[Page-level text extractions]

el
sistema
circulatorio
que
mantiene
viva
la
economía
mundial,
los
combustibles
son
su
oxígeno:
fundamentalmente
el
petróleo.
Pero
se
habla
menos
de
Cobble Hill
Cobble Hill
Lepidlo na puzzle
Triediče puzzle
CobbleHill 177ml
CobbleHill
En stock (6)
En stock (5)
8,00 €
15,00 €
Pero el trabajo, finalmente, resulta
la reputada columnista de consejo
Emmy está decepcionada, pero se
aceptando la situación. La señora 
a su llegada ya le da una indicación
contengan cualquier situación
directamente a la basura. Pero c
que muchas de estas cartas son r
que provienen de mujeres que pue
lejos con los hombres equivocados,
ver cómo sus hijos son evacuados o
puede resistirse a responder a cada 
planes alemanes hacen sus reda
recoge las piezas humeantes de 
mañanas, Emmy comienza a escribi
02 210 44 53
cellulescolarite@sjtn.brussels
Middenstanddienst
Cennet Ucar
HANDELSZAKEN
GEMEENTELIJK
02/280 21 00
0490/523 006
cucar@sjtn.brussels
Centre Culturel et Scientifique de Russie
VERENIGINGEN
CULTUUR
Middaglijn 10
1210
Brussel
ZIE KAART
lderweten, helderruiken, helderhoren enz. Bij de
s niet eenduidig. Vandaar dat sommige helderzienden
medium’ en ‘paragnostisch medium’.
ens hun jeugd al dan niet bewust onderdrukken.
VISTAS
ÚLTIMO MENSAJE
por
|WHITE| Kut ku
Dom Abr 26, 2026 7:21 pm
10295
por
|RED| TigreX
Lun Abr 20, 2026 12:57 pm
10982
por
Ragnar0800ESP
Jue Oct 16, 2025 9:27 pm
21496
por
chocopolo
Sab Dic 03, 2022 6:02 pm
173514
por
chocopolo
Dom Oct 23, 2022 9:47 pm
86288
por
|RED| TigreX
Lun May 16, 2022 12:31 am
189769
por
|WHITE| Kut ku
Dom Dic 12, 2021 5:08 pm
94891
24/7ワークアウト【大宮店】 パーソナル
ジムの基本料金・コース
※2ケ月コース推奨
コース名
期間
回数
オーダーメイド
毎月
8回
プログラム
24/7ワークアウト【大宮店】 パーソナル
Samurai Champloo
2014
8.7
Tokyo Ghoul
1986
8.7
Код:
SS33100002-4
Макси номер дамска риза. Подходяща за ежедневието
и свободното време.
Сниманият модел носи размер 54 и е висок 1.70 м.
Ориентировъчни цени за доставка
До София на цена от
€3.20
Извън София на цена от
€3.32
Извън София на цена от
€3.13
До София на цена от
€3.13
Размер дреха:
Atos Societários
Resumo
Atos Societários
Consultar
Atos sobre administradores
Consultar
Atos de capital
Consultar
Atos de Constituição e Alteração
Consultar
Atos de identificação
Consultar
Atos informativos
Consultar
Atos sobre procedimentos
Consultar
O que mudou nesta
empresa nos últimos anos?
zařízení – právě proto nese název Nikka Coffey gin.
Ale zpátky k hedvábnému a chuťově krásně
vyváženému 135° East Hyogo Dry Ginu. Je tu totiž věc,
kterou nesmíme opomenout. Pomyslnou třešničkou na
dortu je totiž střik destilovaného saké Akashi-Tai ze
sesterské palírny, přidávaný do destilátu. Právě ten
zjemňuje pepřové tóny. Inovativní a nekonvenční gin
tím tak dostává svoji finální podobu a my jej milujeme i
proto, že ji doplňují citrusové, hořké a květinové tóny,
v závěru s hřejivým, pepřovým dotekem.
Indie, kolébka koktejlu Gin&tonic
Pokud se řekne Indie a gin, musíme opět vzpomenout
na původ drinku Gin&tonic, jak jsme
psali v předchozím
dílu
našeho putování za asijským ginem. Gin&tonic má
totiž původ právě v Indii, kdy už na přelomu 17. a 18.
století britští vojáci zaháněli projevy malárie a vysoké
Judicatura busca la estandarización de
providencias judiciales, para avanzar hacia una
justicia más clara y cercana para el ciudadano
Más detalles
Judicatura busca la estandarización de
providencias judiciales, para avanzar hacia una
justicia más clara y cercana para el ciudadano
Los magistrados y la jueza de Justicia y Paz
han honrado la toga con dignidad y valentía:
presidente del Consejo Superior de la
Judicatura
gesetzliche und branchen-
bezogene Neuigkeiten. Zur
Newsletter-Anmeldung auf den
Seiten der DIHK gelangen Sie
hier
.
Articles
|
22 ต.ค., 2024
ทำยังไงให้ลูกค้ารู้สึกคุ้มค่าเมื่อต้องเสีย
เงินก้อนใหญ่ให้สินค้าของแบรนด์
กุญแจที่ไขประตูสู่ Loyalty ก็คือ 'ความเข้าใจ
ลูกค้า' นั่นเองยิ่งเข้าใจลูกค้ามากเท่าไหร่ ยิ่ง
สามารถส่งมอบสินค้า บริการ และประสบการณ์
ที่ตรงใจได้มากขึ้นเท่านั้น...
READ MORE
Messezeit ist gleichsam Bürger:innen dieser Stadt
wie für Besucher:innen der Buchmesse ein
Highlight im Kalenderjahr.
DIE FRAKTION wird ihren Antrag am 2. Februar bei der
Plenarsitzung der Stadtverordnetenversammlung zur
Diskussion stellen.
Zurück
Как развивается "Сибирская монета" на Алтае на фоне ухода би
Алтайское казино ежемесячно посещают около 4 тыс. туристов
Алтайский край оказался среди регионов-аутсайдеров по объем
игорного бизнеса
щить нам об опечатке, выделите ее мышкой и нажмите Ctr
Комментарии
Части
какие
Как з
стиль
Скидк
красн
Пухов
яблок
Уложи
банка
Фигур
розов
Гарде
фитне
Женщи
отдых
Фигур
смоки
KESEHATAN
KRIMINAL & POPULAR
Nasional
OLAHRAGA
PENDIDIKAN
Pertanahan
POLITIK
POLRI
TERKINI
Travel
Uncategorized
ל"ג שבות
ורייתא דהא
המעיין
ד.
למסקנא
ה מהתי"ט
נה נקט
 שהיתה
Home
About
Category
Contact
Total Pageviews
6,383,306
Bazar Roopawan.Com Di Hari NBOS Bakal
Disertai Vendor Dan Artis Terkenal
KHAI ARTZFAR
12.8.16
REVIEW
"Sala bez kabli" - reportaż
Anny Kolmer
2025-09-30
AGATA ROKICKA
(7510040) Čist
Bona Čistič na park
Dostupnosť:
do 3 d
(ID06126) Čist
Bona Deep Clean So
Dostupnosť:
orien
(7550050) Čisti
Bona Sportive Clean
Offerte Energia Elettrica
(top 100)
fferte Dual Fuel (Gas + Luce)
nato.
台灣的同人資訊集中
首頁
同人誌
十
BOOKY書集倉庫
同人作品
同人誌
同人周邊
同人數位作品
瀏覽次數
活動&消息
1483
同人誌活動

◆ WORK TO COMPLETE
Working from the entries above, return all lines that contain "situación".

◆ RESPONSE
aceptando la situación. La señora 
contengan cualquier situación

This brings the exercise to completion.